I’m working on a regular expression in a .NET project to get a specific tag. I would like to match the entire DIV tag and its contents:
<html> <head><title>Test</title></head> <body> <p>The first paragraph.</p> <div id='super_special'> <p>The Store paragraph</p> </div> </body> </head>
Code:
Regex re = new Regex('(<div id='super_special'>.*?</div>)', RegexOptions.Multiline); if (re.IsMatch(test)) Console.WriteLine('it matches'); else Console.WriteLine('no match');
I want to match this:
<div id='super_special'> <p>Anything could go in here...doesn't matter. Let's get it all</p> </div>
I thought . was supposed to get all characters, but it seems to having trouble with the carriage returns. What is my regex missing?
Thanks.
Out-of-the-box, without special modifiers, most regex implementations don’t go beyond the end-of-line to match text. You probably should look in the documentation of the regex engine you’re using for such modifier.

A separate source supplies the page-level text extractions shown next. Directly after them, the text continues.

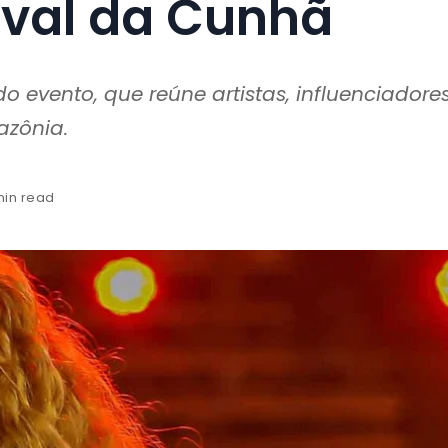
val da Cunhã
o evento, que reúne artistas, influenciadore
azônia.
min read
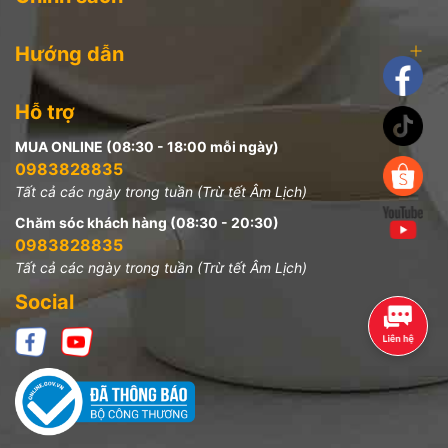
Hướng dẫn
Hỗ trợ
MUA ONLINE (08:30 - 18:00 mỗi ngày)
0983828835
Tất cả các ngày trong tuần (Trừ tết Âm Lịch)
Chăm sóc khách hàng (08:30 - 20:30)
0983828835
Tất cả các ngày trong tuần (Trừ tết Âm Lịch)
Social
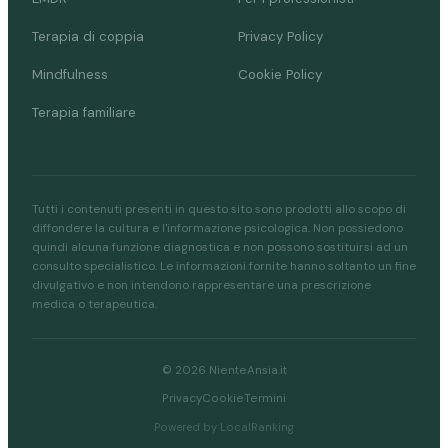
Terapia di coppia
Privacy Policy
Mindfulness
Cookie Policy
Terapia familiare
Tutti i contenuti presenti in questo sito sono prodotti allo scopo di
diffondere la cultura e l'informazione psicologica. Non possiedono
quindi alcuna funzione diagnostica e non possono sostituirsi ad un
consulto specialistico. Le informazioni fornite hanno soltanto un fine
divulgativo e non intendono rappresentare una prescrizione
medica o terapeutica.
© 2026 NienteAnsia.it
Privacy
Cookie
Termini
Powered by LocalRanking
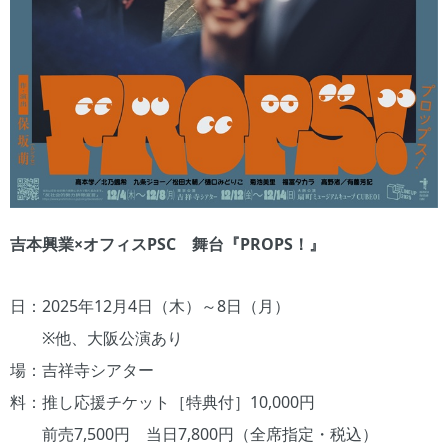
吉本興業×オフィスPSC 舞台『PROPS！』
日：2025年12月4日（木）～8日（月）
※他、大阪公演あり
場：吉祥寺シアター
料：推し応援チケット［特典付］10,000円
前売7,500円 当日7,800円（全席指定・税込）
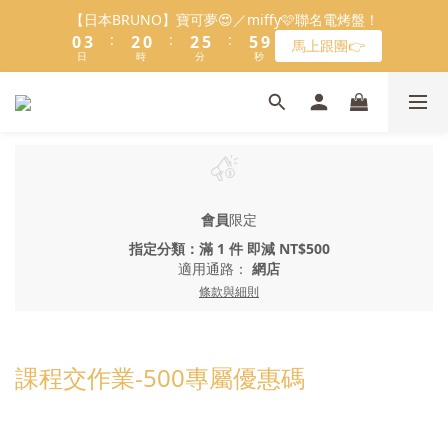
8
8
0
0
0
3
3
7
1
1
4
3
3
3
1
1
3
3
6
6
6
6
會員限定：常溫餡料「任選5件」免費幫你送到家🔥
【日本BRUNO】寶可夢😍／miffy🩷聯名電烤盤！
7
9
9
7
9
2
2
6
:
:
:
:
:
:
0
0
3
2
2
2
0
0
2
2
5
5
5
5
9
9
馬上跟團👉
限時免運⏰
6
8
8
6
8
1
1
5
日
日
時
時
分
分
秒
秒
2
1
1
1
1
1
4
4
4
4
8
8
5
7
7
5
7
0
0
4
1
0
0
0
0
0
3
3
3
3
7
7
＼LINE好友招募🔥／加入就送【焙日烘焙粉-$30折扣券】🎉
4
6
6
4
6
9
9
3
0
2
2
2
2
6
6
3
5
5
3
5
8
8
>> 點我加入
2
1
1
1
1
5
5
2
4
4
2
4
7
7
1
0
0
0
0
4
4
1
3
3
1
3
6
6
會員限定：常溫餡料「任選5件」免費幫你送到家🔥
0
3
3
:
:
:
0
2
2
0
2
5
5
9
限時免運⏰
2
2
日
時
分
秒
1
1
1
4
4
8
1
1
會員
限定
0
0
0
3
3
7
0
0
指定分類：滿 1 件 即減 NT$500
2
2
6
適用通路：
網店
1
1
5
條款與細則
0
0
4
3
2
1
課程交作業-500專屬優惠碼
0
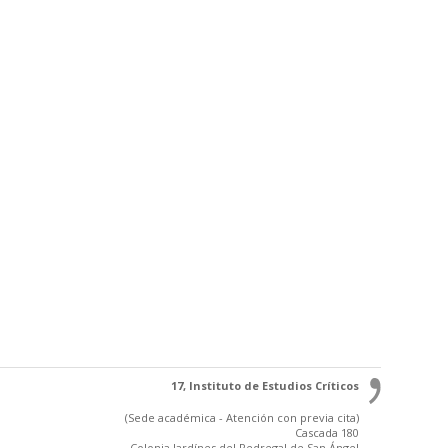
17, Instituto de Estudios Críticos
(Sede académica - Atención con previa cita)
Cascada 180
Colonia Jardínes del Pedregal de San Ángel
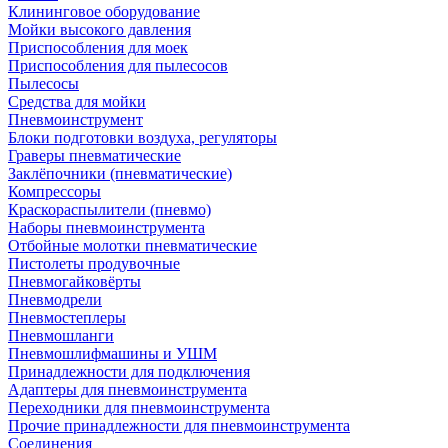
Клининговое оборудование
Мойки высокого давления
Приспособления для моек
Приспособления для пылесосов
Пылесосы
Средства для мойки
Пневмоинструмент
Блоки подготовки воздуха, регуляторы
Граверы пневматические
Заклёпочники (пневматические)
Компрессоры
Краскораспылители (пневмо)
Наборы пневмоинструмента
Отбойные молотки пневматические
Пистолеты продувочные
Пневмогайковёрты
Пневмодрели
Пневмостеплеры
Пневмошланги
Пневмошлифмашины и УШМ
Принадлежности для подключения
Адаптеры для пневмоинструмента
Переходники для пневмоинструмента
Прочие принадлежности для пневмоинструмента
Соединения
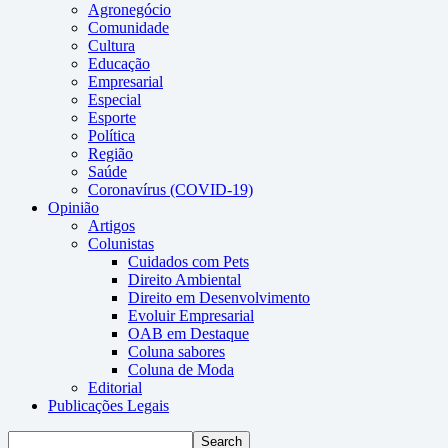
Agronegócio
Comunidade
Cultura
Educação
Empresarial
Especial
Esporte
Política
Região
Saúde
Coronavírus (COVID-19)
Opinião
Artigos
Colunistas
Cuidados com Pets
Direito Ambiental
Direito em Desenvolvimento
Evoluir Empresarial
OAB em Destaque
Coluna sabores
Coluna de Moda
Editorial
Publicações Legais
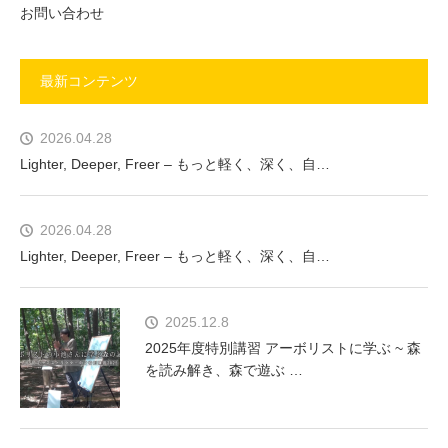
お問い合わせ
最新コンテンツ
2026.04.28
Lighter, Deeper, Freer – もっと軽く、深く、自…
2026.04.28
Lighter, Deeper, Freer – もっと軽く、深く、自…
2025.12.8
2025年度特別講習 アーボリストに学ぶ ~ 森
を読み解き、森で遊ぶ …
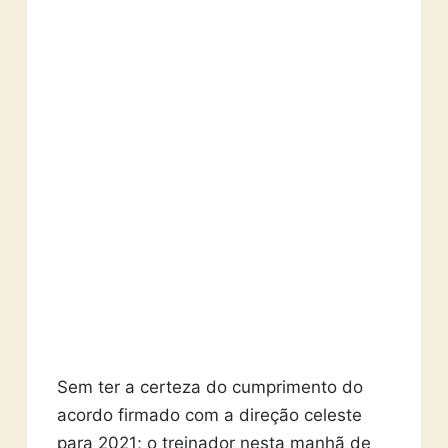
Sem ter a certeza do cumprimento do
acordo firmado com a direção celeste
para 2021; o treinador nesta manhã de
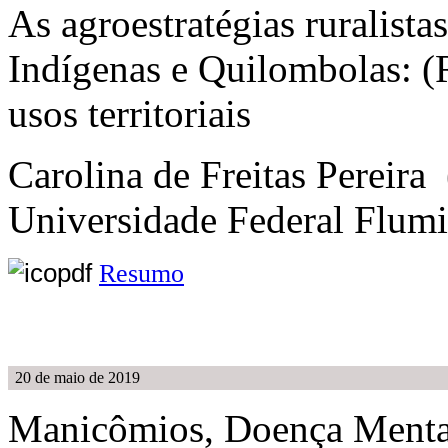
As agroestratégias ruralista
Indígenas e Quilombolas: (
usos territoriais
Carolina de Freitas Pereira
Universidade Federal Flum
Resumo
20 de maio de 2019
Manicômios, Doença Mental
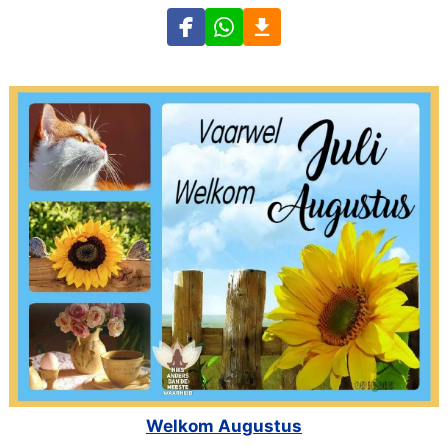
Welkom Augustus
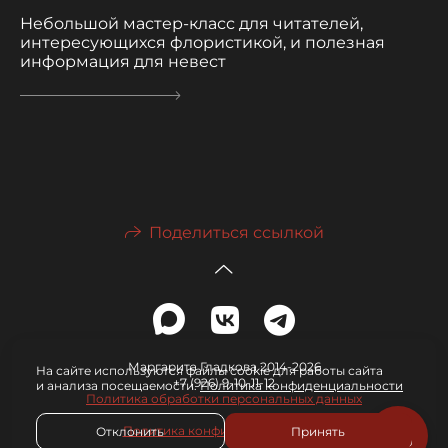
Небольшой мастер-класс для читателей,
интересующихся флористикой, и полезная
информация для невест
Поделиться ссылкой
Маргарита Гладкова 2014-2026
На сайте используются файлы cookie для работы сайта
+7 (926) 9-10-11-12
и анализа посещаемости.
Политика конфиденциальности
Политика обработки персональных данных
Политика конфиденциальности
Отклонить
Принять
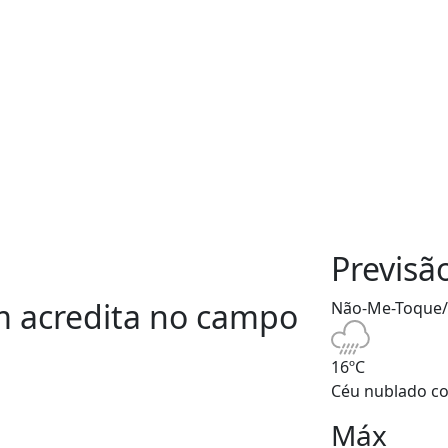
Previsã
 acredita no campo
Não-Me-Toque
16ºC
Céu nublado co
Máx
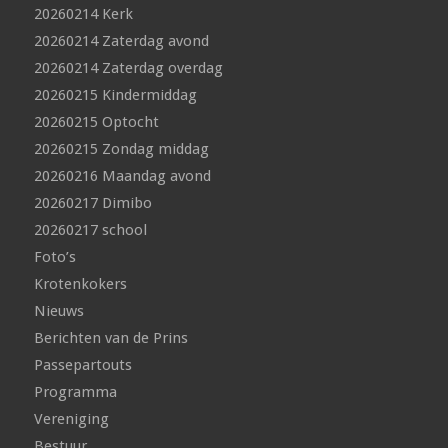
20260214 Kerk
20260214 Zaterdag avond
20260214 Zaterdag overdag
20260215 Kindermiddag
20260215 Optocht
20260215 Zondag middag
20260216 Maandag avond
20260217 Dimibo
20260217 school
Foto’s
Krotenkokers
Nieuws
Berichten van de Prins
Passepartouts
Programma
Vereniging
Bestuur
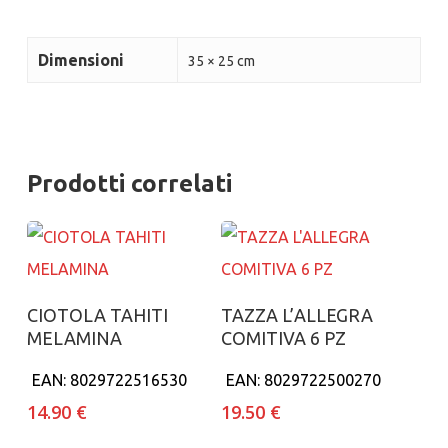
Dimensioni
35 × 25 cm
Prodotti correlati
Aggiungi al carrello
Aggiungi al carrello
CIOTOLA TAHITI
TAZZA L’ALLEGRA
MELAMINA
COMITIVA 6 PZ
EAN:
8029722516530
EAN:
8029722500270
14.90
€
19.50
€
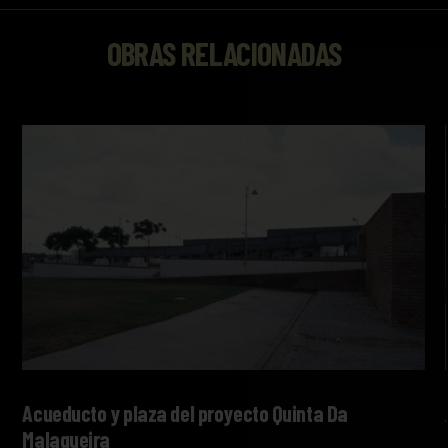
OBRAS RELACIONADAS
Acueducto y plaza del proyecto Quinta Da
Malagueira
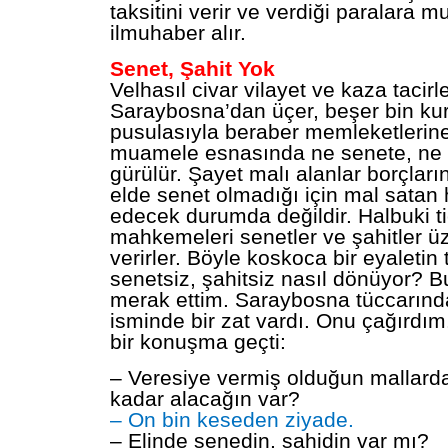
taksitini verir ve verdiği paralara m
ilmuhaber alır.
Senet, Şahit Yok
Velhasıl civar vilayet ve kaza tacirle
Saraybosna’dan üçer, beşer bin kur
pusulasıyla beraber memleketlerine
muamele esnasında ne senete, ne 
gürülür. Şayet malı alanlar borçların
elde senet olmadığı için mal satan h
edecek durumda değildir. Halbuki ti
mahkemeleri senetler ve şahitler 
verirler. Böyle koskoca bir eyaletin
senetsiz, şahitsiz nasıl dönüyor? B
merak ettim. Saraybosna tüccarı
isminde bir zat vardı. Onu çağırdı
bir konuşma geçti:
– Veresiye vermiş olduğun mallard
kadar alacağın var?
– On bin keseden ziyade.
– Elinde senedin, şahidin var mı?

I have one other advice: beware of greed! Traditionally, regex are greedy which means that your regex would probably match this:
You should check for a ‘not-greedy’ modifier, so that your regex would stop matching text at the first occurence of
</div>, not at the last one.Also, as others have said, consider using an HTML parser instead of regexes. It will save you a lot of headache.
Edit: even a non-greedy regex wouldn’t work as expected either, if
<div>s are nested! Another reason to consider using an HTML parser.